REQUIREMENT — Could you repeat the records below exactly, leaving out any pictures?

Dataset entries —
★ ★ ★
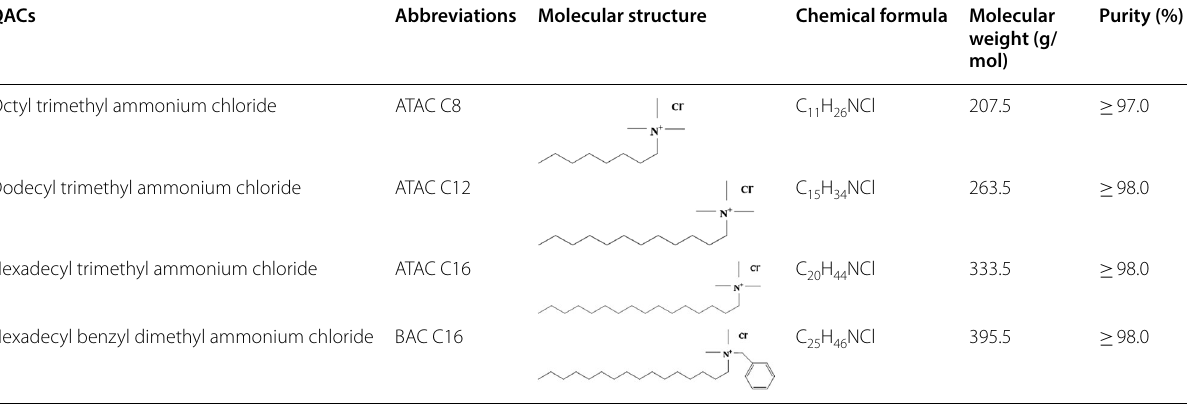
Table 1 Information of the four kinds of QACs used in this study QACs Abbreviations Molecular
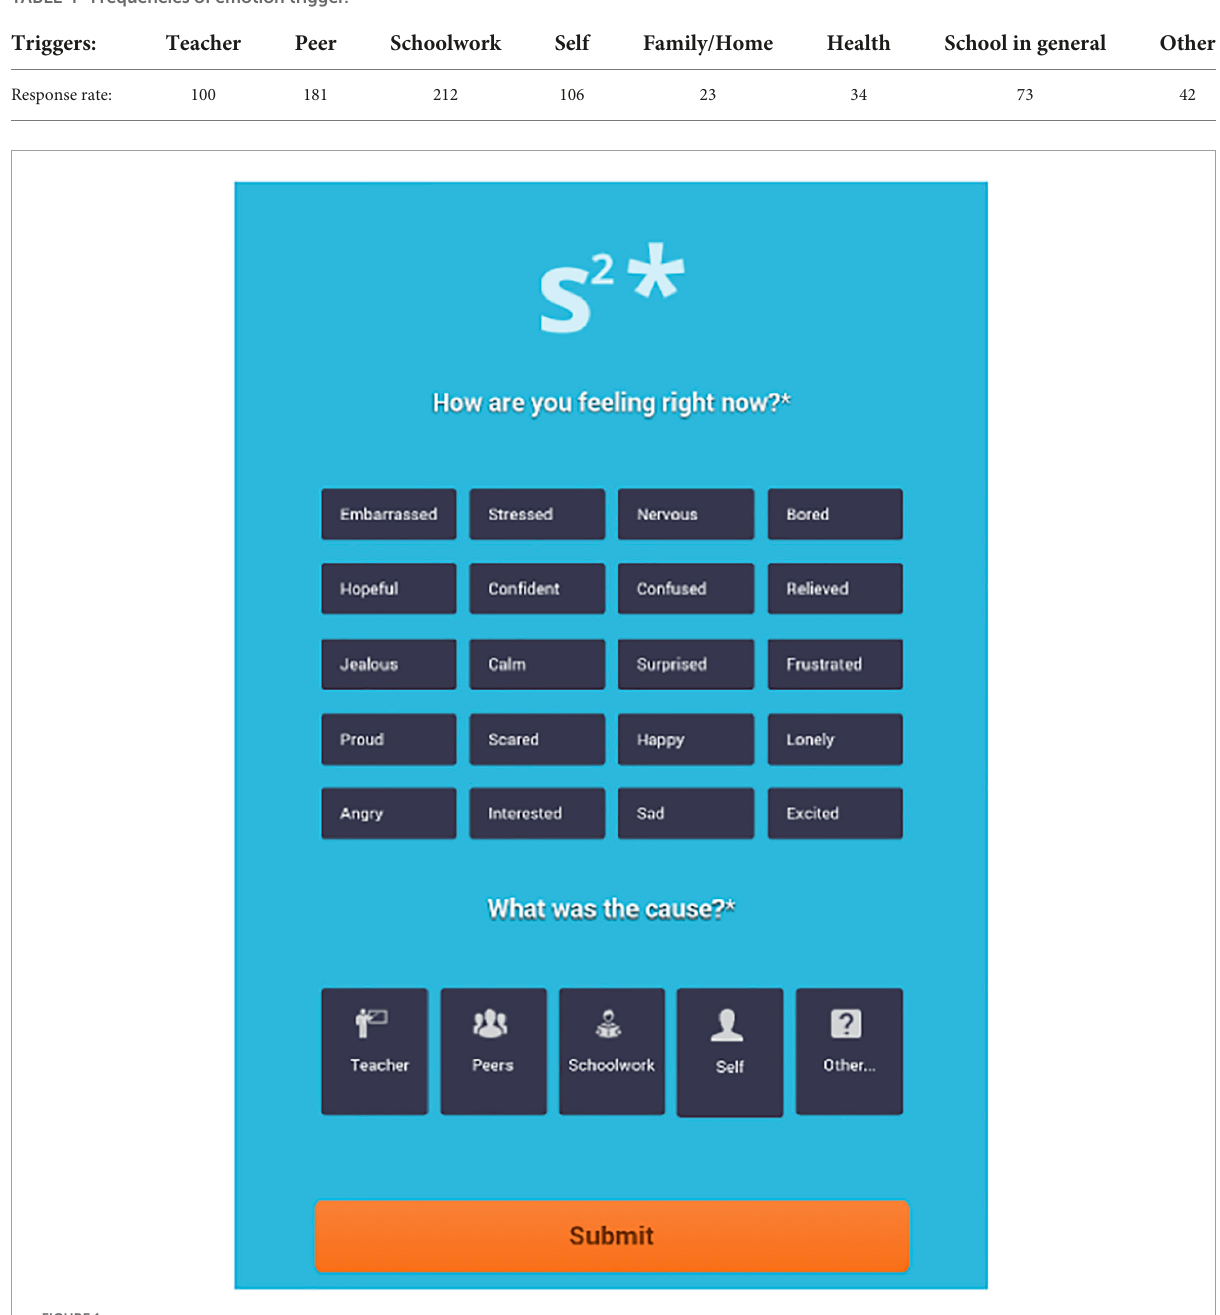
TABLE 4 Frequencies of emotion trigger.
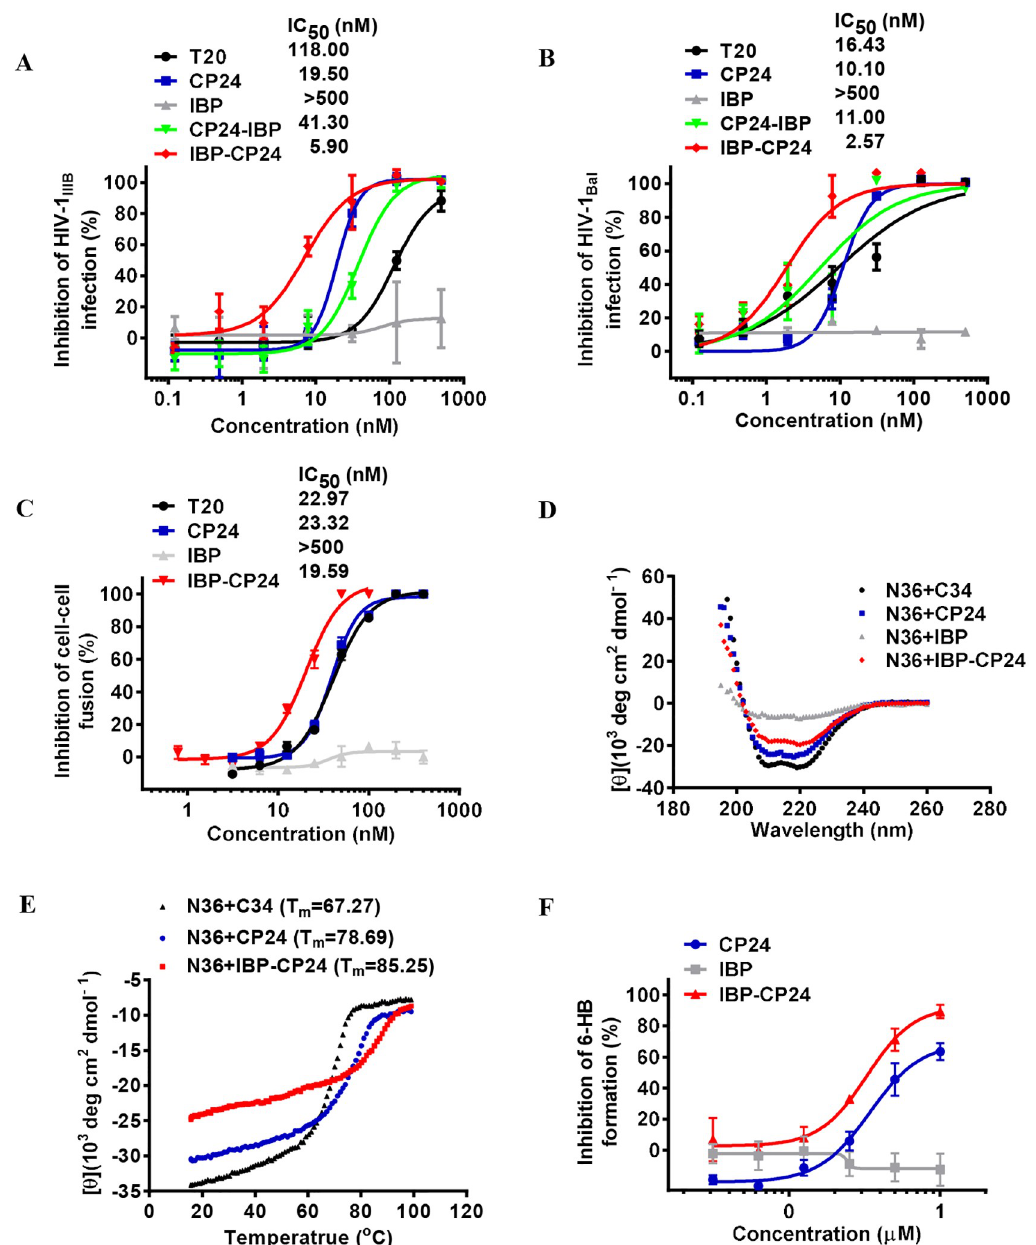
Fig 2. Inhibitory activities of IBP-conjugated peptides against HIV-1 infection and biophysical properties of CHR/NHR peptide complexes. (A) Inhibitory activities of T20, CP24, IBP, CP24-IBP and IBP-CP24 against infection of HIV-1 IIIB (subtype B, X4). (B) Inhibitory activities of T20, CP24, IBP, CP24-IBP and IBP-CP24 against infection of HIV-1 Bal (subtype B, R5). (C) Inhibition of Env-mediated cell-cell fusion between H9/HIV-1 IIIB cells and MT-2 cells. The data are presented as mean ± SD. (D) The secondary structure of the complexes of N36 and C34, CP24, IBP or IBP-CP24 was determined by CD. The circular dichroism spectra of these complexes displayed typical double minima at 208 and 222 nm for the α -helical feature. C34 and IBP were used as positive and negative controls, respectively. (E) Thermostability of the complexes of N36 with C34, CP24 or IBP-CP24 was measured by CD. (F) Inhibitory activities of CP24, IBP and IBP-CP24 against 6-HB formation between N36 and C34. Each sample was tested in triplicate and the data are presented as mean ± SD.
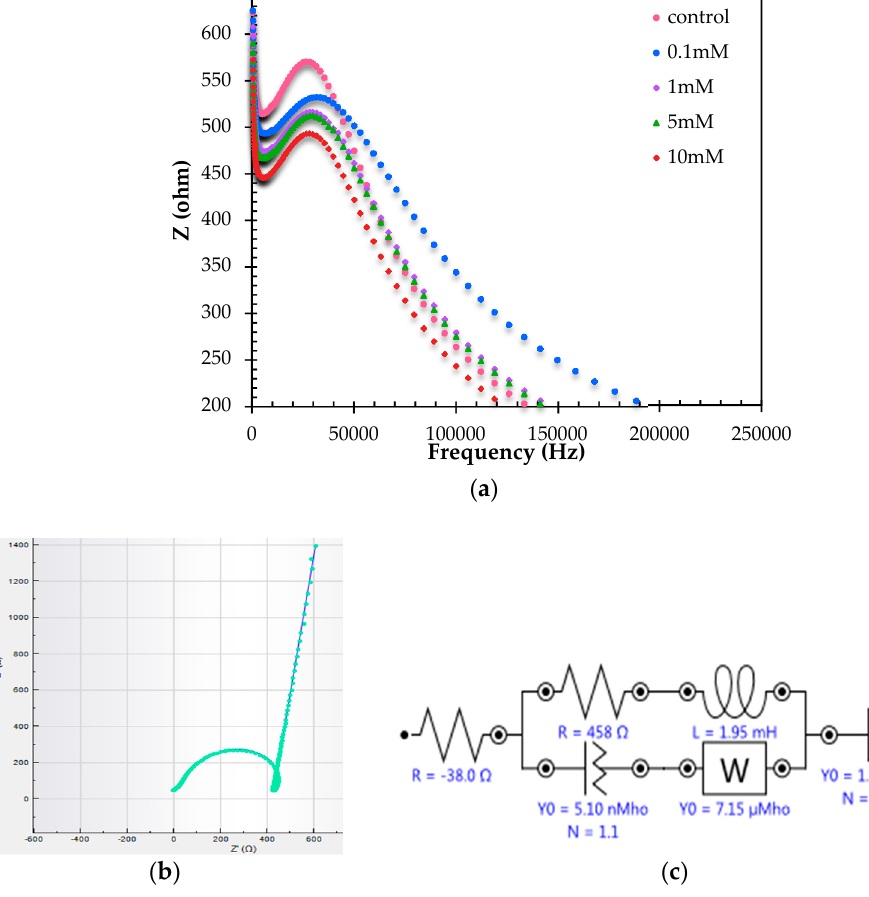
Figure 7. The ( a ) Bode modulus plot for the real milk sample at 33.5 kHz and ( b ) Nyquist plot of the real and ( c ) fitted equivalent circuit to represent the impedance biosensor of the Hb/TiAu-APTS/SPE biosensor with χ 2 ≤ 0.1. Table 2. Recovery of the milk sample for the Hb/TiAu-APTS biosensor in H 2 O 2 detection ( n = 3) with RSD = 6%.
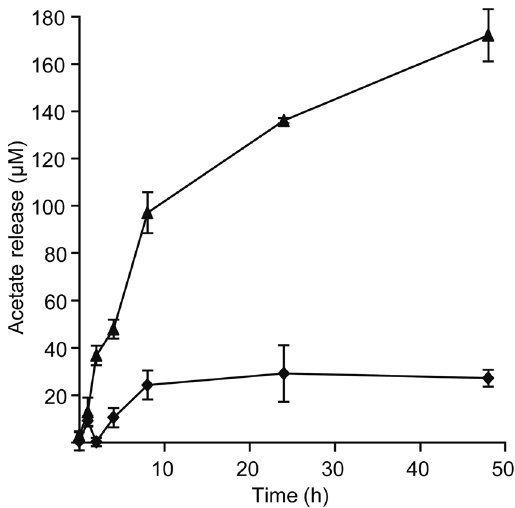
Figure 3. Effect of CBP21 on deacetylation of β -chitin by An CDA. 1 mg/mL β -chitin was incubated with 1 μ M An CDA (diamonds) or with 1 μ M An CDA and 1 μ M CBP21 (triangles) in 50 mM Tris-HCl, pH 8.0 containing 250 µ M CoCl 2 and 1 mM ascorbic acid at 37 °C. In a control reaction with only 1 μ M CBP21 no acetate release was observed. Note that acetate release after 24 hours in the absence of CBP21 corresponds to approximately 0.5% deacetylation.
★ ★ ★
SOLUTION TO THIS EXERCISE —
Table 1 Information of the four kinds of QACs used in this study QACs Abbreviations Molecular
TABLE 4 Frequencies of emotion trigger.
Fig 2. Inhibitory activities of IBP-conjugated peptides against HIV-1 infection and biophysical properties of CHR/NHR peptide complexes. (A) Inhibitory activities of T20, CP24, IBP, CP24-IBP and IBP-CP24 against infection of HIV-1 IIIB (subtype B, X4). (B) Inhibitory activities of T20, CP24, IBP, CP24-IBP and IBP-CP24 against infection of HIV-1 Bal (subtype B, R5). (C) Inhibition of Env-mediated cell-cell fusion between H9/HIV-1 IIIB cells and MT-2 cells. The data are presented as mean ± SD. (D) The secondary structure of the complexes of N36 and C34, CP24, IBP or IBP-CP24 was determined by CD. The circular dichroism spectra of these complexes displayed typical double minima at 208 and 222 nm for the α -helical feature. C34 and IBP were used as positive and negative controls, respectively. (E) Thermostability of the complexes of N36 with C34, CP24 or IBP-CP24 was measured by CD. (F) Inhibitory activities of CP24, IBP and IBP-CP24 against 6-HB formation between N36 and C34. Each sample was tested in triplicate and the data are presented as mean ± SD.
Figure 7. The ( a ) Bode modulus plot for the real milk sample at 33.5 kHz and ( b ) Nyquist plot of the real and ( c ) fitted equivalent circuit to represent the impedance biosensor of the Hb/TiAu-APTS/SPE biosensor with χ 2 ≤ 0.1. Table 2. Recovery of the milk sample for the Hb/TiAu-APTS biosensor in H 2 O 2 detection ( n = 3) with RSD = 6%.
Figure 3. Effect of CBP21 on deacetylation of β -chitin by An CDA. 1 mg/mL β -chitin was incubated with 1 μ M An CDA (diamonds) or with 1 μ M An CDA and 1 μ M CBP21 (triangles) in 50 mM Tris-HCl, pH 8.0 containing 250 µ M CoCl 2 and 1 mM ascorbic acid at 37 °C. In a control reaction with only 1 μ M CBP21 no acetate release was observed. Note that acetate release after 24 hours in the absence of CBP21 corresponds to approximately 0.5% deacetylation.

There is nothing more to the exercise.